伊達にこの商売、長いわけじゃないってことか。
「あのコ、冗談や飾りで男とつき合いそうにはみえないもん。まず、好きだって意思表示しなさい。あんな男に遠慮する必要ないわ。そんなに好きなら、手段なんか選ばないで、そのナリで誑しこみなさいよ。そのカッコでつかまえられないオンナノコはそうはいないんだから。…ホント、ばかね」
こうも露骨にスケコマシを奨励するとは思わなかった。
どういう風の吹き回しか知らないけど。
からかわれているようなニュアンスを姉貴から感じなかった。
「誑し込む云々は別として、そうするつもり」
「そう」
姉貴が氷だけになったタンブラーをおいて立った。
「もういいの?」
「だから、あんたじゃないっての。帰る。あとよろしくね」
「あいよ」
閉店後の収支と明日の仕切りは姉貴の分担。
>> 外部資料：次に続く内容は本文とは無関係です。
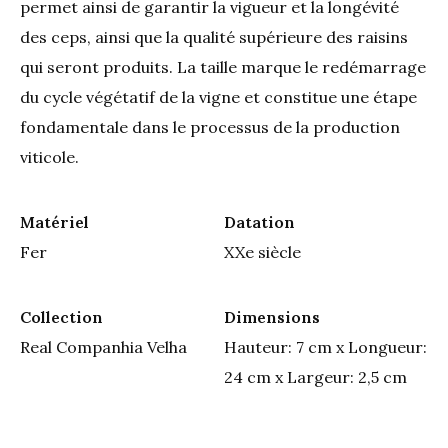
permet ainsi de garantir la vigueur et la longévité
des ceps, ainsi que la qualité supérieure des raisins
qui seront produits. La taille marque le redémarrage
du cycle végétatif de la vigne et constitue une étape
fondamentale dans le processus de la production
viticole.
Matériel
Datation
Fer
XXe siècle
Collection
Dimensions
Real Companhia Velha
Hauteur: 7 cm x Longueur:
24 cm x Largeur: 2,5 cm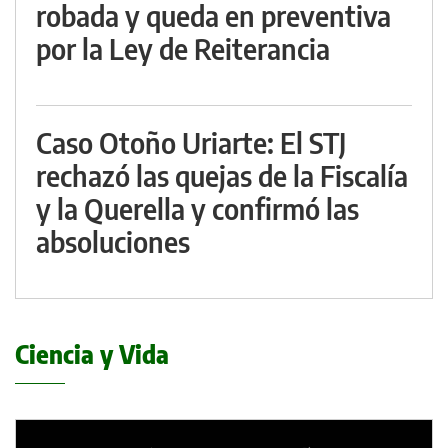
robada y queda en preventiva
por la Ley de Reiterancia
Caso Otoño Uriarte: El STJ
rechazó las quejas de la Fiscalía
y la Querella y confirmó las
absoluciones
Ciencia y Vida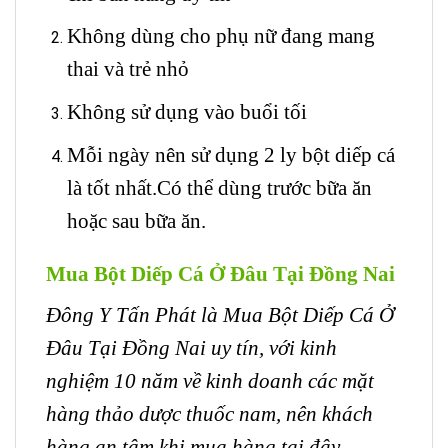
Không dùng cho phụ nữ đang mang
thai và trẻ nhỏ
Không sử dụng vào buổi tối
Mỗi ngày nên sử dụng 2 ly bột diếp cá
là tốt nhất.Có thể dùng trước bữa ăn
hoặc sau bữa ăn.
Mua Bột Diếp Cá Ở Đâu Tại Đồng Nai
Đông Y Tấn Phát là Mua Bột Diếp Cá Ở
Đâu Tại Đồng Nai uy tín, với kinh
nghiệm 10 năm về kinh doanh các mặt
hàng thảo dược thuốc nam, nên khách
hàng an tâm khi mua hàng tại đây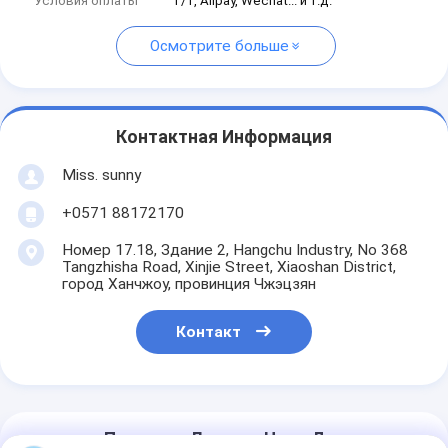
Условия оплаты
T/T, Alipay, Wechat... и т.д.
Осмотрите больше
Контактная Информация
Miss. sunny
+0571 88172170
Номер 17.18, Здание 2, Hangchu Industry, No 368
Tangzhisha Road, Xinjie Street, Xiaoshan District,
город Ханчжоу, провинция Чжэцзян
Контакт
Получить Лучшую Цену Для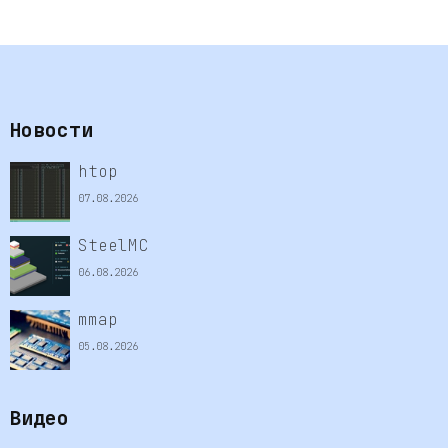
Новости
htop
07.08.2026
SteelMC
06.08.2026
mmap
05.08.2026
Видео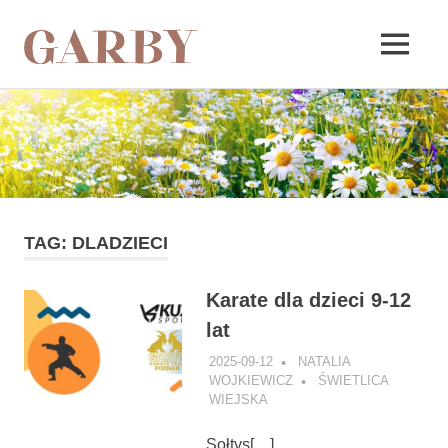
Garby
MENU
Skip
to
content
TAG:
DLADZIECI
Karate dla dzieci 9-12
lat
2025-09-12
NATALIA
WOJKIEWICZ
ŚWIETLICA
WIEJSKA
Sołtys[…]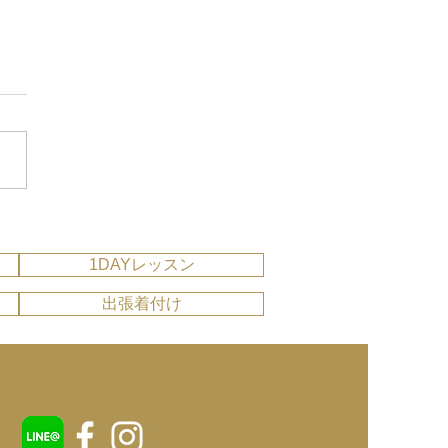
1DAYレッスン
出張着付け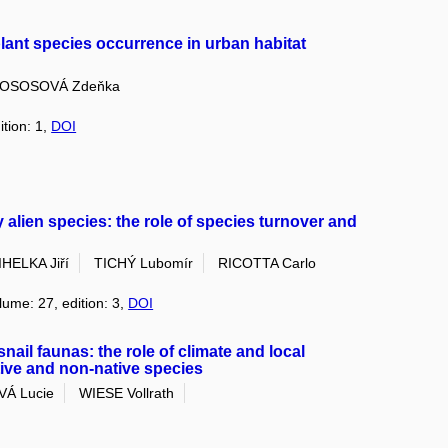
plant species occurrence in urban habitat
OSOSOVÁ Zdeňka
ition: 1,
DOI
 alien species: the role of species turnover and
HELKA Jiří
TICHÝ Lubomír
RICOTTA Carlo
lume: 27, edition: 3,
DOI
nail faunas: the role of climate and local
tive and non-native species
Á Lucie
WIESE Vollrath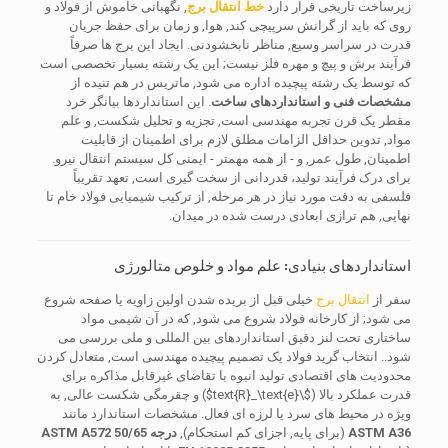
زیرساخت تاریخی قرار دارد
خط انتقال برج
, نگهبانی خاموش از فولاد و
روی که باید از گرانش سرپیچی کند, هوا, و زمان برای حفظ جریان
قدرت در سراسر وسیع, مناظر نابخشودنی. ایجاد این برج ها صرفاً
فرآیند برش و پیچ و مهره فلز نیست; این یک رشته بسیار تخصصی است
که توسط یک رشته پیچیده اداره می شود, ماتریس در هم تنیده از
مشخصات فنی و استانداردهای ساخت
. این استانداردها بیانگر خرد
مقطر یک قرن تجربه مهندسی است, تجزیه و تحلیل شکست, و علم
مواد, تدوین حداقل الزامات مطلق لازم برای اطمینان از قابلیت
اطمینان, طول عمر, و - از همه مهمتر - ایمنی کل سیستم انتقال نیرو.
برای درک فرآیند تولید، قدردانی از سخت گیری است, تعهد تقریباً
فلسفی به دقت مورد نیاز در هر مرحله, از ترکیب شیمیایی فولاد خام تا
نهایی, هم ترازی ابعادی درست شده در میدان.
استانداردهای بنیادی: علم مواد و خلوص متالورژی
سفر از
انتقال برج
خیلی قبل از بریده شدن اولین زاویه یا صفحه شروع
می شود; از کارخانه فولاد شروع می شود, که در آن شیمی مواد
ساختاری تحت لنز دقیق استانداردهای بین المللی و ملی بررسی می
شود.. انتخاب گرید فولاد یک تصمیم پیچیده مهندسی است, متعادل کردن
محدودیت های اقتصادی تولید انبوه با تقاضای غیرقابل مذاکره برای
قدرت عملکرد بالا (
$\text{R}_\text{e}$
) و چقرمگی شکست عالی, به
ویژه در محیط های سرد یا لرزه ای فعال. مشخصات استاندارد مانند
ASTM A36
(برای پایه, اجزای کم استحکام),
درجه ASTM A572 50/65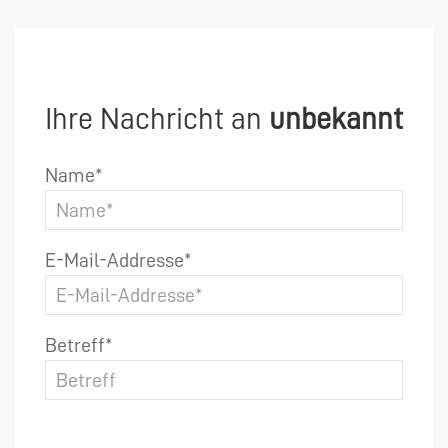
Ihre Nachricht an
unbekannt
Name*
E-Mail-Addresse*
Betreff*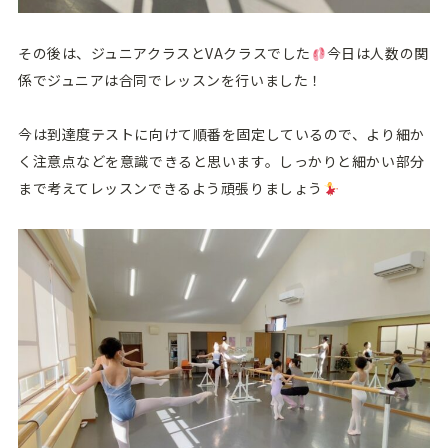
その後は、ジュニアクラスとVAクラスでした
今日は人数の関
係でジュニアは合同でレッスンを行いました！
今は到達度テストに向けて順番を固定しているので、より細か
く注意点などを意識できると思います。しっかりと細かい部分
まで考えてレッスンできるよう頑張りましょう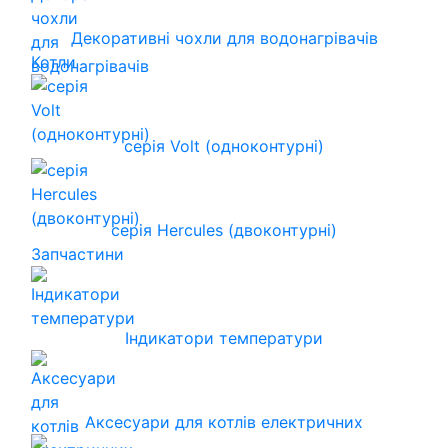
Декоративні чохли для водонагрівачів
Котли
серія Volt (одноконтурні)
серія Hercules (двоконтурні)
Запчастини
Індикатори температури
Аксесуари для котлів електричних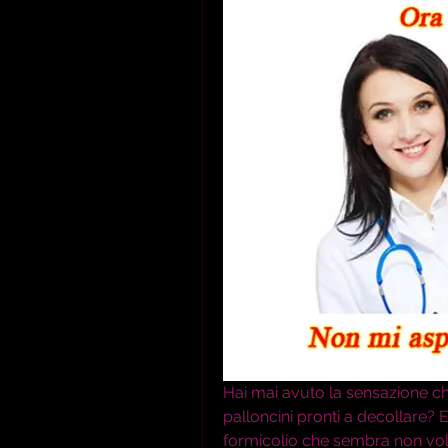
Hai mai avuto la sensazione che 
palloncini pronti a decollare? 
formicolio che sembra non vol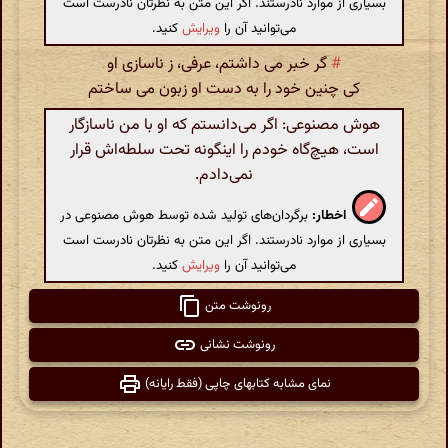
بسیاری از موارد نادرستند. اگر این متن به نظرتان نادرست است
می‌توانید آن را
ویرایش
کنید.
#
گر خبر می داشتم، عرفی، ز ناسازی او
کی چنین خود را به دست او زبون می ساختم
هوش مصنوعی: اگر می‌دانستم که او با من ناسازگار
است، هیچ‌گاه خودم را اینگونه تحت سلطه‌اش قرار
نمی‌دادم.
اخطار:
برگردان‌های تولید شده توسط هوش مصنوعی در
بسیاری از موارد نادرستند. اگر این متن به نظرتان نادرست است
می‌توانید آن را
ویرایش
کنید.
رونوشت متن
رونوشت نشانی
نمای مشابه کتابهای چاپی (فقط رایانه)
片付けと掃除は僕の分担。
一通り終わったら仮眠とって帰るだけだ。
「ねえ、どうなった?」
ここんとこ閉店後の姉貴は野次馬になる。
洗い物をしている僕の横でいろいろ訊いてくる。
「…ほっとけ」
「今日は『会ってない』じゃないわけね。フラれたか」
会う機会がなかったからそう言っていたが、今日会って話をした。
どうして、この人は構ってくるんだろうな。全く。
僕は口を尖らせて顛末を簡潔に言った。
「『ごめんなさい』だってさ」
「あら、残念。とりあえずは仕方ないか。」
さほど、残念そうには聞こえないな。
「もっとショックなことに、僕と姉貴がつき合ってると思ってたみたいだよ」
「はあー?」
さすがに姉貴も驚いた顔をしている。
そうだよなあ。ひどいよ。
店での雰囲気を見て彼女はそう勘違いしていた。
まあ、姉貴と仲が良い方とは思うけど、姉弟としてはって話。
そりゃないよってなわけで。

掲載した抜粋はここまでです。